午前中のプラクティスでトップ・タイムをマークしたあと、午後の第一予選で暫定ポールポジションを獲得したブルデイ。積極的にコースを攻めながら残り時間10分、ターン1で単独スピンを喫した。幸いレッド・フラッグとはならずにそのままコースへ復帰したので、ベストラップ剥奪のペナルティにはならなかったが、彼のすぐ後ろにはトレイシーがいた。記者会見の質疑応答でメディアの一人がそのことについて触れ、「デンバーに次ぐトレイシーとの第二ラウンドには発展しなかったようですね」という問いかけに、隣のウイルソンをはじめ、室内には笑いが起こった。しかし当の本人にしてみれば「まだ笑えないよ」、といった感じでムスっとした表情。どうやらまだまだ2人の確執は続くようだ。

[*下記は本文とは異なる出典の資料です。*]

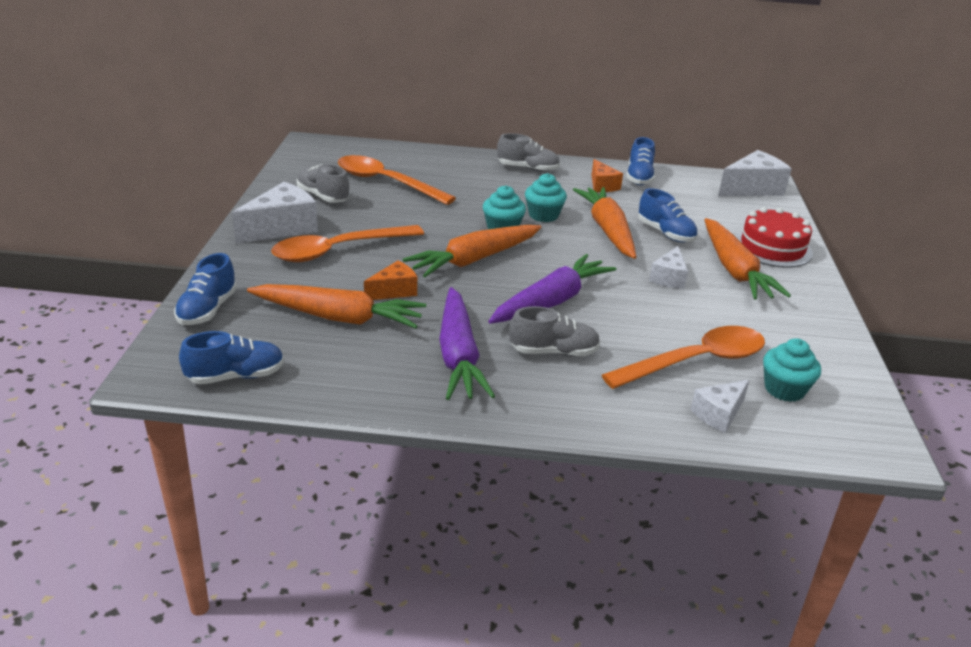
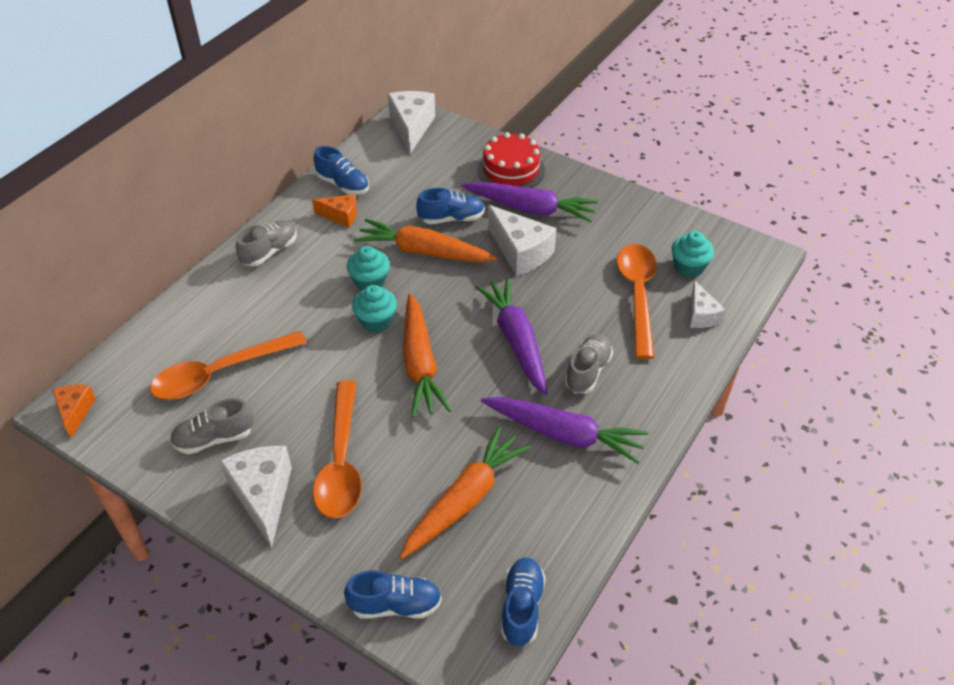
camera: 60 degrees left, 15 degrees up
(207, 310) = (395, 605): blue shoe -> blue shoe turned 45 degrees counterclockwise
(394, 291) = (441, 443): orange cheese -> orange cheese (75, 412)
(669, 278) = (520, 252): white cheese -> white cheese, size x1.69
(734, 270) = (530, 209): orange carrot -> purple carrot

昨年、怪我で戦列を離れていたジュンケイラの代わりにニューマン・ハースのシートに座ったセルビアは、ここモントリオールでキャリア初優勝を飾った。それから1年が経ち、金曜日初日の予選ではトップのブルデイから0.330秒遅れの2番手をマーク。「昨シーズンはニューマン・ハースからのエントリーだったが、彼らはどのサーキットでも圧倒的な強さを見せていた。やはりその群を抜いたレベルは、決定的なものだったね。でもPKVだってここ4〜5戦は予選で上位に入ることが多くなり、現在のチームの状況にはとても満足しているよ」とコメント。明日の最終予選でも、上位に上がってくる可能性は大だ。ところでこのジル・ビルニューブ・サーキットは川の中州にあり、緑も多くてとても良い環境だが、野生の小動物も多く、朝のプラクティス中には鴨の親子がコースに迷い込んで赤旗中断。高速で疾走するマシンにとっては非常に危険だ。しかしモニターに映った親鴨と子鴨の行列はとても愛くるしく、それを追い回すマーシャルの姿がなんとも心和むシーンだった。

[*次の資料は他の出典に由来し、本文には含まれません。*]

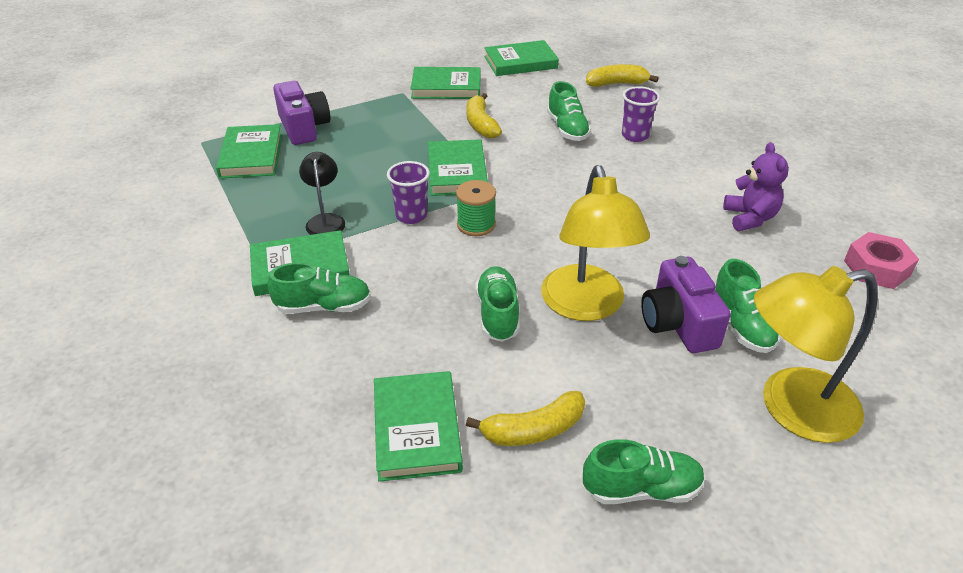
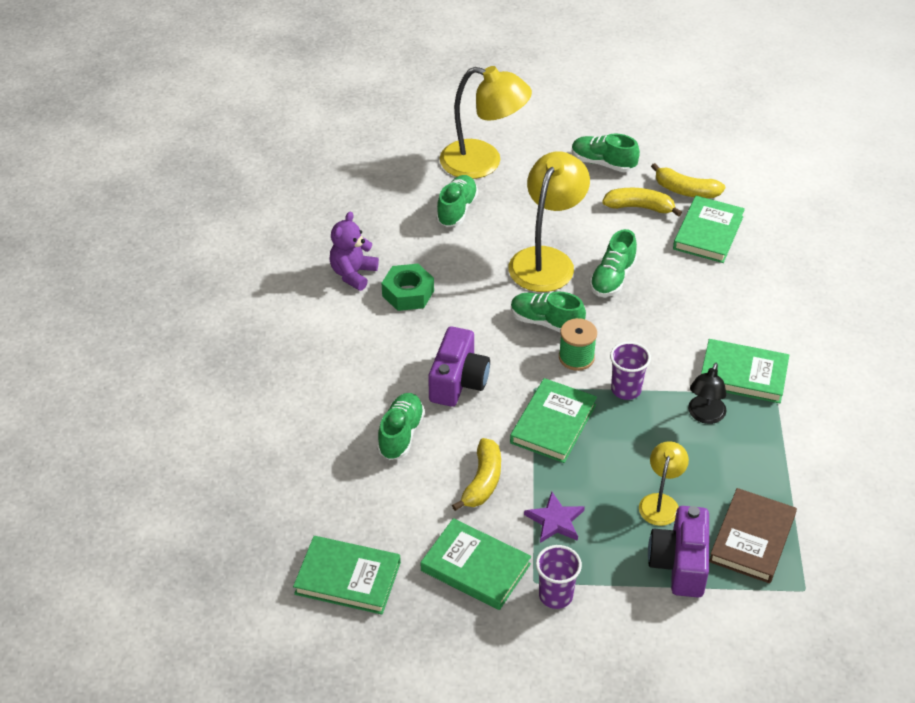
camera: 150 degrees left, 5 degrees up
(251, 155) = (752, 539): green book -> brown book
(324, 306) = (736, 333): green shoe -> green shoe (546, 322)
(335, 153) = (661, 502): none -> yellow lamp
(410, 121) = (555, 520): none -> purple star
(617, 84) = (277, 482): yellow banana -> yellow banana (685, 191)
(635, 135) = (345, 396): purple cup -> purple cup (555, 595)
(678, 323) = (496, 226): purple camera -> purple camera (458, 381)
(681, 221) = (408, 293): none -> green nut
(877, 268) = (318, 205): pink nut -> none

予選3位となったウイルソンは、タイトル争いに生き残るためにも、このモントリオールでは絶対に気を抜くことができない。「前がつまらなければ、もっとタイムアップできたはず」と語るウイルソンは、やる気満々。明日の予選ではさらにポジションアップが期待できそうだ。グランドスタンドを見てのとおり、サンノゼ、デンバーとトレイシーVSタグリアーニ&ブルデイの場外バトルが続いたせいか、今週末のモントリオールは金曜から大盛況となった。にっくきトレイシー(!?)をブルデイやタグリアーニが倒す姿を見たいのか、すでにグランドスタンドは完売になっているという。
トロント、エドモントンに続き、今年3度目のカナダ・ラウンドとなるが、同じカナダでもフランス語圏のモントリオールはまるで違う。英語圏とは考え方が異なるからか、ライバル意識が相当高く、関東VS関西どころの比ではない。同じカナダ人のトレイシーはここでまったく人気がなく、それどころか今回は完全なヒール(悪役)になってしまったかのようだ。前2戦で地元モントリオールのタグリアーニとフランス出身のブルデイと一戦を交えたトレイシーは「どうもフランス人(フランス語圏のカナダ人も含めて)は、ヘルメットを被ったまま喧嘩したがるようだ」とテレビのインタビューで発言。これで火に油が注がれ、トレイシーがコースに出るたびブーイングの嵐となる。目の前でスピンした時は大喝采が上がり、トレイシーはわざと手を振って応えていた。同じカナダ人なのにねー・・・。